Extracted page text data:
________________
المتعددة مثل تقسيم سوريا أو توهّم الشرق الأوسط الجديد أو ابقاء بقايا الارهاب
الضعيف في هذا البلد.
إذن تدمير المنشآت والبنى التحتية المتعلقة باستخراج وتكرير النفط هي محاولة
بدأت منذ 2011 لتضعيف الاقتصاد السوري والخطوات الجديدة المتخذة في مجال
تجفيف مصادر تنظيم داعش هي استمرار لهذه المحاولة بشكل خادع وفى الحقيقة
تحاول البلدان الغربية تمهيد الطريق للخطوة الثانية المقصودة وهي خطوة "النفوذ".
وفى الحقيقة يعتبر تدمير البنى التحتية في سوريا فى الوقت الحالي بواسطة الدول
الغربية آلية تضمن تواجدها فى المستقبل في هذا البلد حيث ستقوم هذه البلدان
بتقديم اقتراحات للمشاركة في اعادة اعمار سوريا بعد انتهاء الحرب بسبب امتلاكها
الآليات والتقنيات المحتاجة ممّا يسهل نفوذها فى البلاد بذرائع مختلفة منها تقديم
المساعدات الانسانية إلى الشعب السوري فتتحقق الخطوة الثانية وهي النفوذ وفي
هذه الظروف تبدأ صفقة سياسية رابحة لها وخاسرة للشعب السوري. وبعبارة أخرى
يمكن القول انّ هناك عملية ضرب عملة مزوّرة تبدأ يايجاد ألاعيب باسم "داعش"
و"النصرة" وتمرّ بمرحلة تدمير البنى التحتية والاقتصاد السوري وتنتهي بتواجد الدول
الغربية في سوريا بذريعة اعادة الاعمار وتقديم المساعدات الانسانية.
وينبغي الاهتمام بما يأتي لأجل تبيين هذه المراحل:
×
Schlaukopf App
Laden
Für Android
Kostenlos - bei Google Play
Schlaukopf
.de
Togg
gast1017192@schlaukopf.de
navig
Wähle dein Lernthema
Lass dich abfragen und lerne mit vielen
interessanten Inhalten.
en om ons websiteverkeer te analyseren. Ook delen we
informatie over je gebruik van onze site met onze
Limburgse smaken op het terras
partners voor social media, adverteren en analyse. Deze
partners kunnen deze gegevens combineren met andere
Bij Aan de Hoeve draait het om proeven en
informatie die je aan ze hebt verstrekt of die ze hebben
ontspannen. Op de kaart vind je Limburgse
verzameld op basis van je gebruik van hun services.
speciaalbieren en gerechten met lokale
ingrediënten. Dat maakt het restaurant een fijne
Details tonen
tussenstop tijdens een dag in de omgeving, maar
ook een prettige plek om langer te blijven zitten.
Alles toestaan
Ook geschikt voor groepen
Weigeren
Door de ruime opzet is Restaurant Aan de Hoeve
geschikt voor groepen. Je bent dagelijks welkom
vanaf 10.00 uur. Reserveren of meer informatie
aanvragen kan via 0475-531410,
________________
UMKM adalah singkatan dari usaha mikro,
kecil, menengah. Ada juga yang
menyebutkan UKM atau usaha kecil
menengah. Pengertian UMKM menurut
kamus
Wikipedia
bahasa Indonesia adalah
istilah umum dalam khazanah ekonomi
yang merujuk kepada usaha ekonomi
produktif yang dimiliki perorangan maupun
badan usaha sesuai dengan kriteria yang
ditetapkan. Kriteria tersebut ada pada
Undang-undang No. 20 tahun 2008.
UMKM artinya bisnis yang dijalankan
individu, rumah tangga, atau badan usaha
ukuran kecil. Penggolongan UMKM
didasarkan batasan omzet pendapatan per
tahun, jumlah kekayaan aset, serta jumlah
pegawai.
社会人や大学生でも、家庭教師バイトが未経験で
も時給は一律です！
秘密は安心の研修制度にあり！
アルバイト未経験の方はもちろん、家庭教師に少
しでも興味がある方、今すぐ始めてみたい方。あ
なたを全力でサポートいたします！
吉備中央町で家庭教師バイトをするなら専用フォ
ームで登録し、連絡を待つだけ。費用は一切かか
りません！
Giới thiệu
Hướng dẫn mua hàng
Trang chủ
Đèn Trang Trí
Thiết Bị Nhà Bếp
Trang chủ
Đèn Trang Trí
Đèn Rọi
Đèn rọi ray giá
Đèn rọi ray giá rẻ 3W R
________________
#### [TASK GOAL]
Leave out every line above except those from the line with "المتعددة مثل تقسيم" up to and including the line with "partners voor social", and copy those exactly.

#### [ANSWER SPACE]
المتعددة مثل تقسيم سوريا أو توهّم الشرق الأوسط الجديد أو ابقاء بقايا الارهاب
الضعيف في هذا البلد.
إذن تدمير المنشآت والبنى التحتية المتعلقة باستخراج وتكرير النفط هي محاولة
بدأت منذ 2011 لتضعيف الاقتصاد السوري والخطوات الجديدة المتخذة في مجال
تجفيف مصادر تنظيم داعش هي استمرار لهذه المحاولة بشكل خادع وفى الحقيقة
تحاول البلدان الغربية تمهيد الطريق للخطوة الثانية المقصودة وهي خطوة "النفوذ".
وفى الحقيقة يعتبر تدمير البنى التحتية في سوريا فى الوقت الحالي بواسطة الدول
الغربية آلية تضمن تواجدها فى المستقبل في هذا البلد حيث ستقوم هذه البلدان
بتقديم اقتراحات للمشاركة في اعادة اعمار سوريا بعد انتهاء الحرب بسبب امتلاكها
الآليات والتقنيات المحتاجة ممّا يسهل نفوذها فى البلاد بذرائع مختلفة منها تقديم
المساعدات الانسانية إلى الشعب السوري فتتحقق الخطوة الثانية وهي النفوذ وفي
هذه الظروف تبدأ صفقة سياسية رابحة لها وخاسرة للشعب السوري. وبعبارة أخرى
يمكن القول انّ هناك عملية ضرب عملة مزوّرة تبدأ يايجاد ألاعيب باسم "داعش"
و"النصرة" وتمرّ بمرحلة تدمير البنى التحتية والاقتصاد السوري وتنتهي بتواجد الدول
الغربية في سوريا بذريعة اعادة الاعمار وتقديم المساعدات الانسانية.
وينبغي الاهتمام بما يأتي لأجل تبيين هذه المراحل:
×
Schlaukopf App
Laden
Für Android
Kostenlos - bei Google Play
Schlaukopf
.de
Togg
gast1017192@schlaukopf.de
navig
Wähle dein Lernthema
Lass dich abfragen und lerne mit vielen
interessanten Inhalten.
en om ons websiteverkeer te analyseren. Ook delen we
informatie over je gebruik van onze site met onze
Limburgse smaken op het terras
partners voor social media, adverteren en analyse. Deze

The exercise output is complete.